Et le demandeur de reconnaître avoir encaissé la première tranche à cette même date. Par la suite, la société Airtel Congo s'est illustrée par un non respect du contrat en ne s'acquittant pas des autres éléments de la créance établis dans le contrat, a affirmé le demandeur.

Raison pour laquelle il réclame le paiement de toutes les anuités convenues dans le contrat, à savoir les trois restantes d'après la stipulation du contrat de bail conformément à la somme convenue.

Réagissant à ses accusations, Airtel Congo a décelé une confusion d'identité sur l'authentification du contrat. Il a refusé de reconnaître la qualité et la personnalité de la demanderesse.

Car, le nom de ce dernier apparaît de manière différente sur les documents portant validité de ce contrat. Airtel Congo s'est appuyé sur les articles 56 et 64 du Code de famille.

Si le 1er article stipule que tout Congolais doit avoir un nom composé de plusieurs éléments qui servent à son identification unique, le deuxième énonce qu'il n'est pas permis de changer ce nom tel qu'il a été établi par l'officier de l'état-civil, sauf en cas d'un jugement. Pour ce qui est de la créance, cette défenderesse s'est refusée de reconnaître son existence. Elle n'est ni certaine, ni liquide, ni exigible.

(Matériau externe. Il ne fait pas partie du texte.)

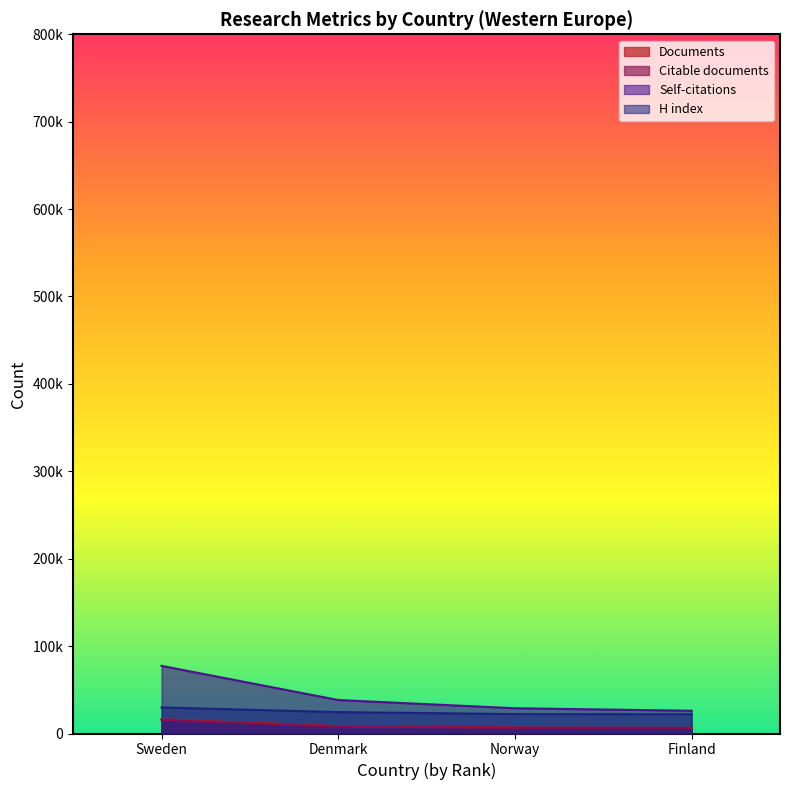

Which series has the largest range (max minus min)?

Self-citations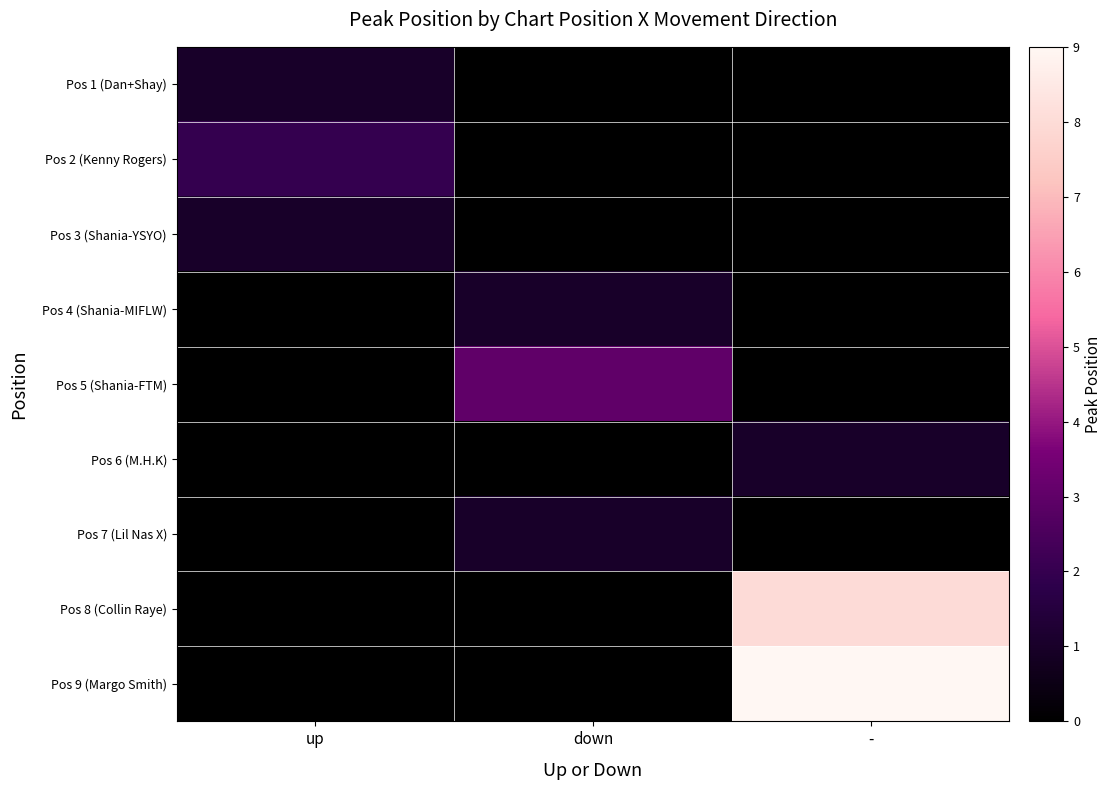

Reading left to right, what are all the values shown in this chart?

Pos 1 (Dan+Shay): up=1	down=0	-=0
Pos 2 (Kenny Rogers): up=2	down=0	-=0
Pos 3 (Shania-YSYO): up=1	down=0	-=0
Pos 4 (Shania-MIFLW): up=0	down=1	-=0
Pos 5 (Shania-FTM): up=0	down=3	-=0
Pos 6 (M.H.K): up=0	down=0	-=1
Pos 7 (Lil Nas X): up=0	down=1	-=0
Pos 8 (Collin Raye): up=0	down=0	-=8
Pos 9 (Margo Smith): up=0	down=0	-=9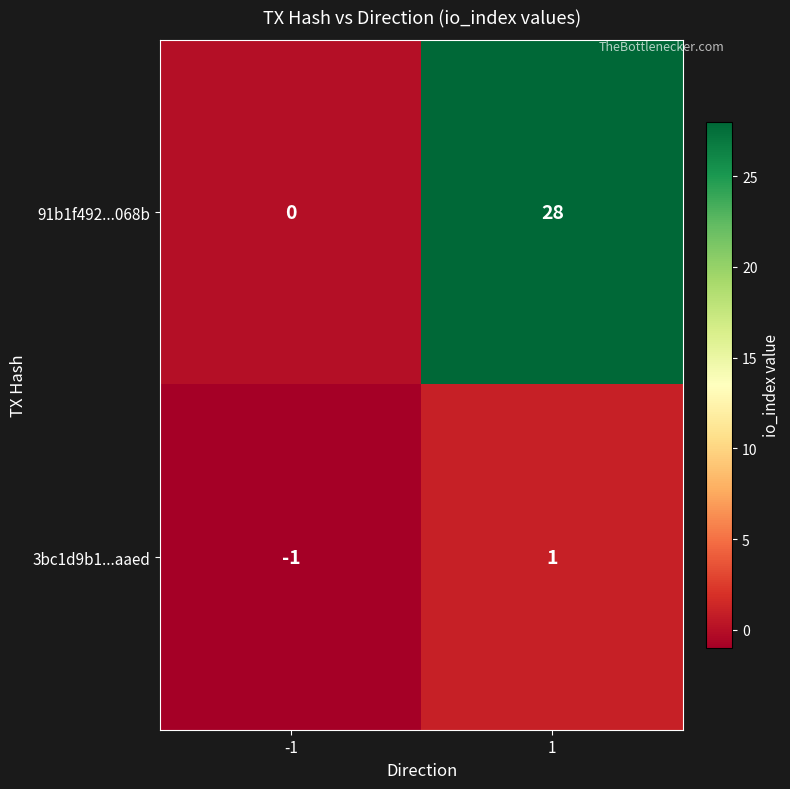

What is the total value across all series at -1?

-1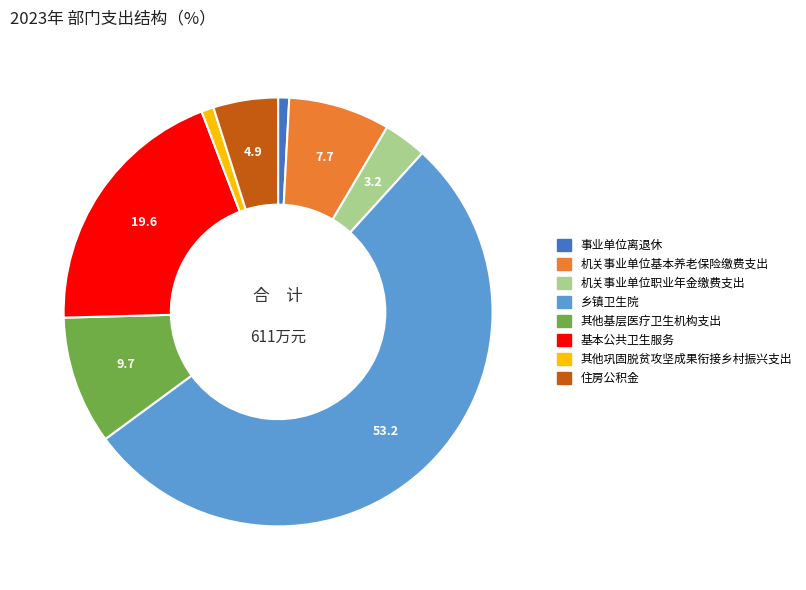

Is it true that 机关事业单位职业年金缴费支出 is 3% of the pie?

True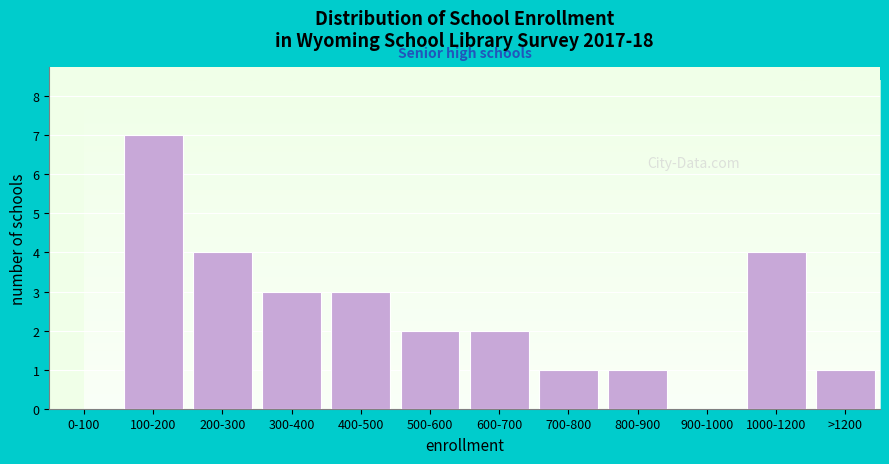

Reading right to left, list all the values displayed in this chart.

>1200=1	1000-1200=4	900-1000=0	800-900=1	700-800=1	600-700=2	500-600=2	400-500=3	300-400=3	200-300=4	100-200=7	0-100=0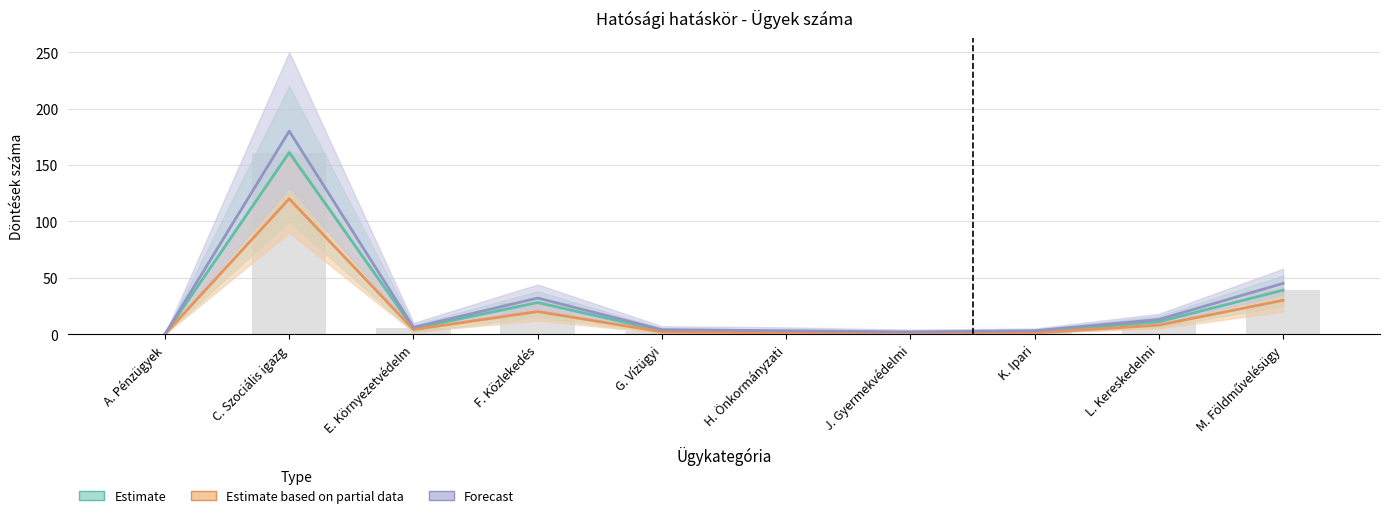

What is the maximum value shown in the chart?

180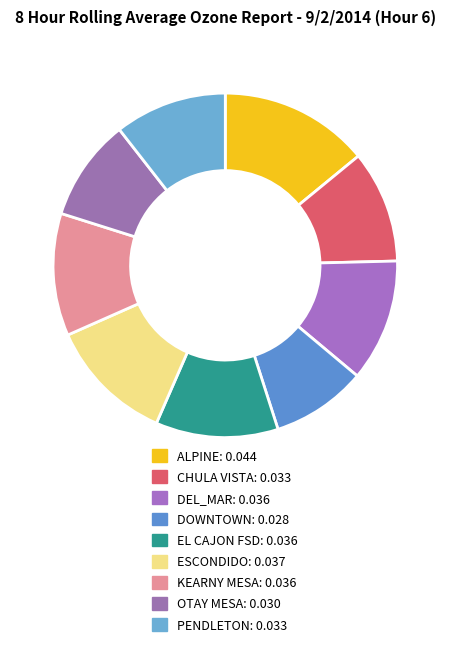

How many slices are in this pie chart?

9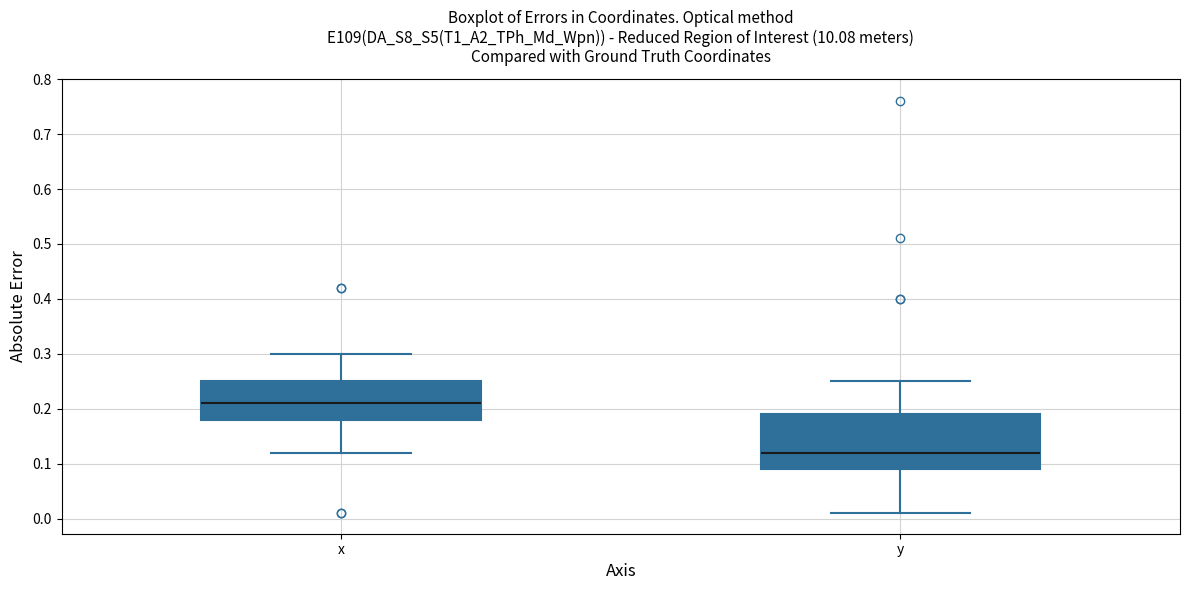

Comparing the boxes themselves (not the whiskers), which one is the tallest?

y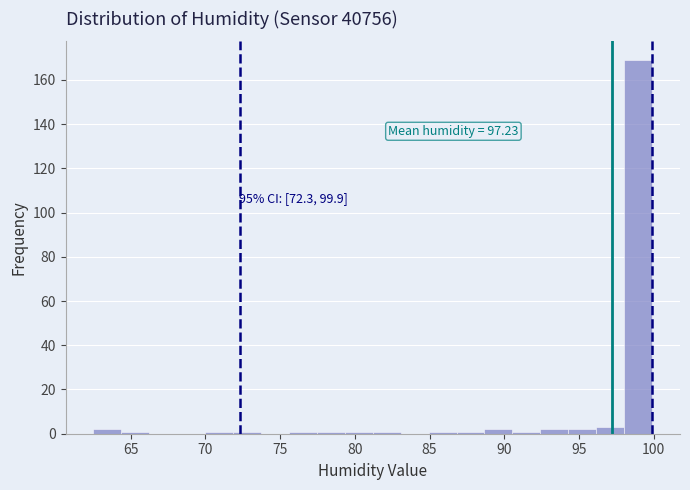

Around what value on the x-axis is the tallest bar? Give the approximate position of its centre, as read against the axis.

99.0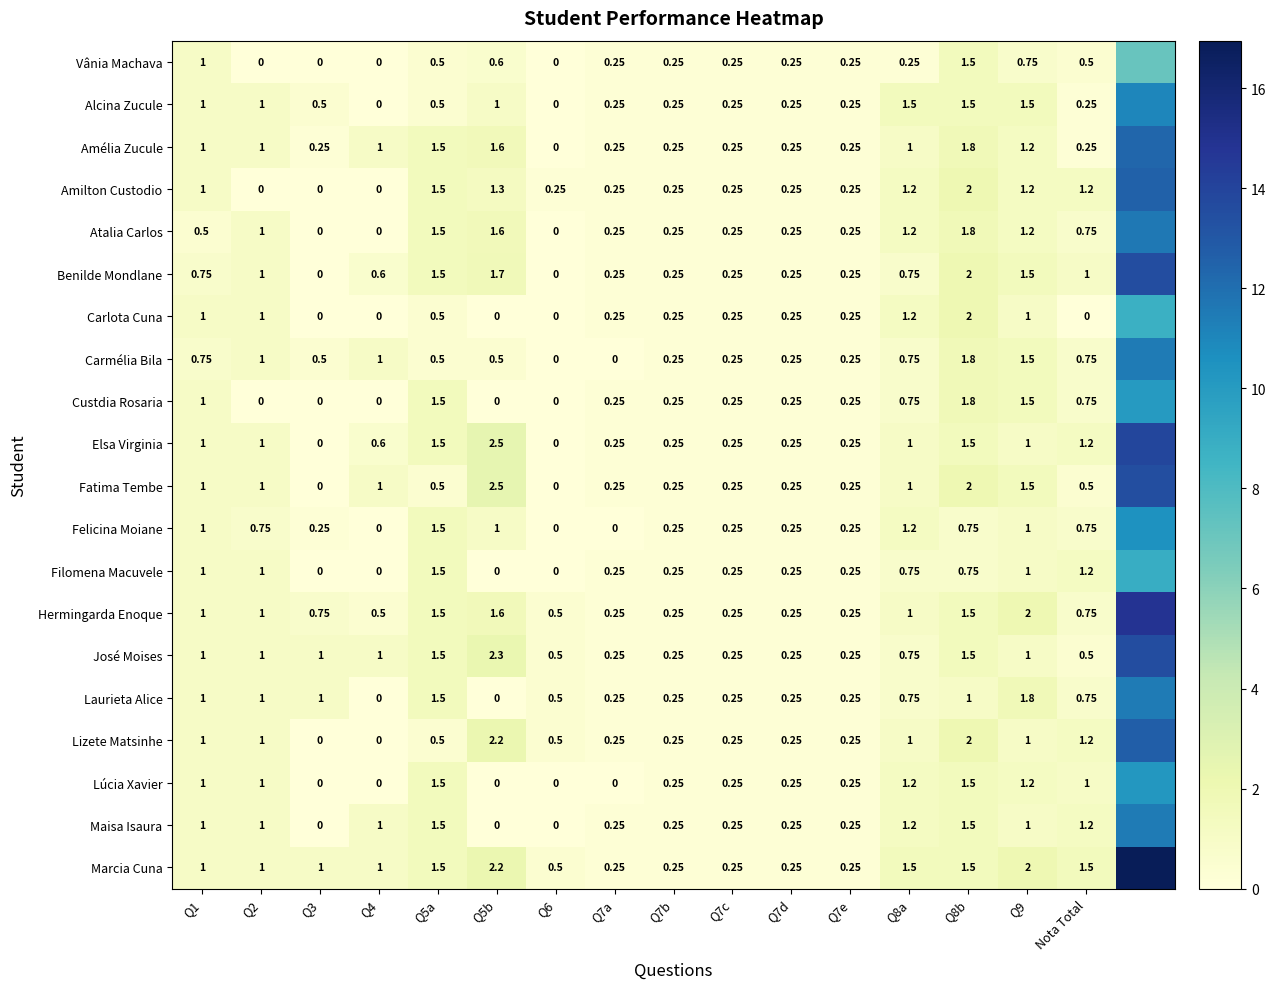

Is the value of Laurieta Alice at Nota Total greater than the value of Alcina Zucule at Q6?

Yes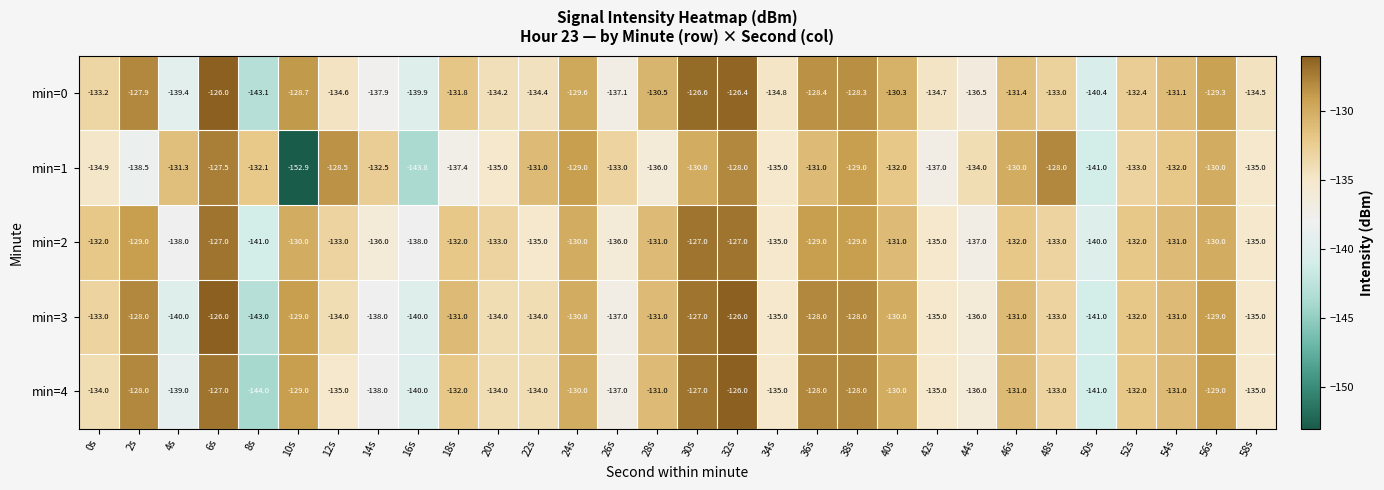

What is the smallest value displayed?

-152.9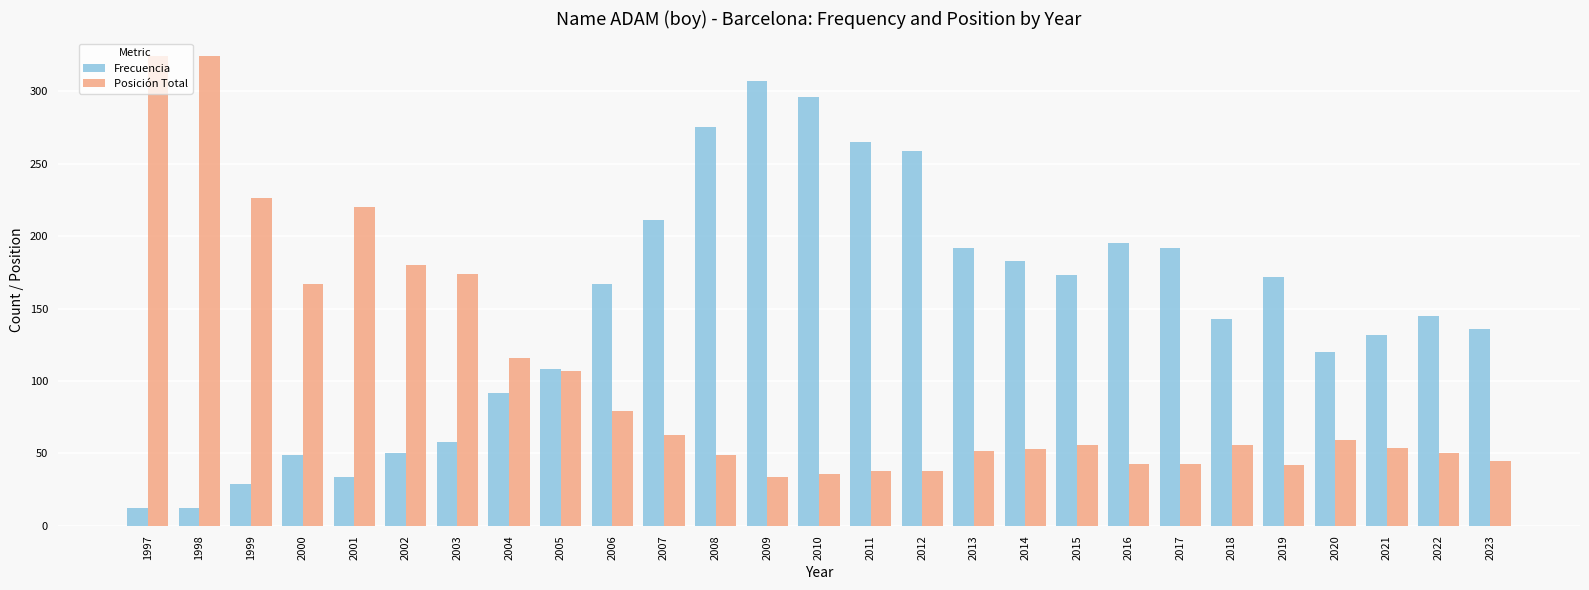

How many bars are there in total?

54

Dans son réquisitoire, l'officier du ministère public a reconnu, contrairement à Airtel Congo, l'existence de toutes les conditions pour parler d'une créance. Car, cette société de télécommunications n'a pas pu prouver avec exactitude le défaut de ses trois conditions.

Étant donné qu'à la signature du contrat, la première anuitée a été versée et consommée. A ce jour, a affirmé l'organe de la loi, l'Etat congolais reconnaît l'identité de la personne à travers son nom, notamment le nom et le post-nom.

Chose qui a été reprise sur tous les documents fournis par les deux parties. D'où, le procureur a sollicité du tribunal de faire justice à la demande formulée par Alyo Djuruti et de déclarer recevables et non fondées les allégations de la partie défenderesse.